Finite element analysis of an eigenvalue problem arising from neutron transport
Nicolás A. Barnafi, Felipe Lepe, Francisca Muñoz Riquelme
TL;DR
This work analyzes a non-selfadjoint eigenvalue problem arising from a two-group neutron transport model using finite elements. By formulating the problem in a compact-operator framework with appropriate diffusion-capacity and boundary terms, the authors establish convergence and a priori error estimates for FE discretizations with degree $k\ge1$ and prove spectral convergence without spurious eigenvalues. They derive a robust variational formulation, prove compactness of the solution and adjoint operators, and show that all eigenvalues are real under the model's self-adjoint structure when appropriate. The methodology is validated through extensive numerical tests in 2D and 3D geometries, including a realistic IAEA benchmark, demonstrating optimal convergence on smooth domains, with expected deterioration in non-convex or curved domains due to geometric approximations.
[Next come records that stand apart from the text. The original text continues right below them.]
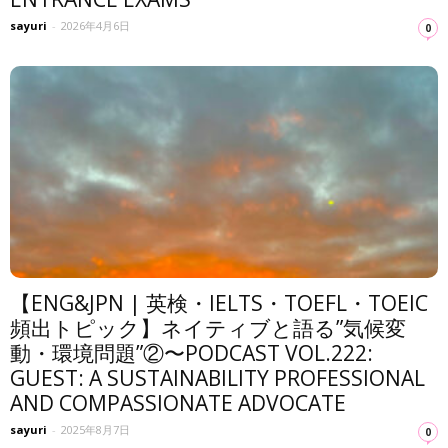
sayuri
-
2026年4月6日
0
【ENG&JPN | 英検・IELTS・TOEFL・TOEIC
頻出トピック】ネイティブと語る”気候変
動・環境問題”②〜PODCAST VOL.222:
GUEST: A SUSTAINABILITY PROFESSIONAL
AND COMPASSIONATE ADVOCATE
sayuri
-
2025年8月7日
0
Overall, the paper provides a rigorous mathematical basis for FE approximations of neutron-transport eigenproblems and confirms the practical reliability of the method for reactor-type applications.
Abstract
In two and three dimensions, we analyze a finite element method to approximate the solutions of an eigenvalue problem arising from neutron transport. We derive the eigenvalue problem of interest, which results to be non-symmetric. Under a standard finite element approximation based on piecewise polynomials of degree $k \geq 1$, and under the framework of the compact operators theory, we prove convergence and error estimates of the proposed method. We report a series of numerical tests in order confirm the theoretical results.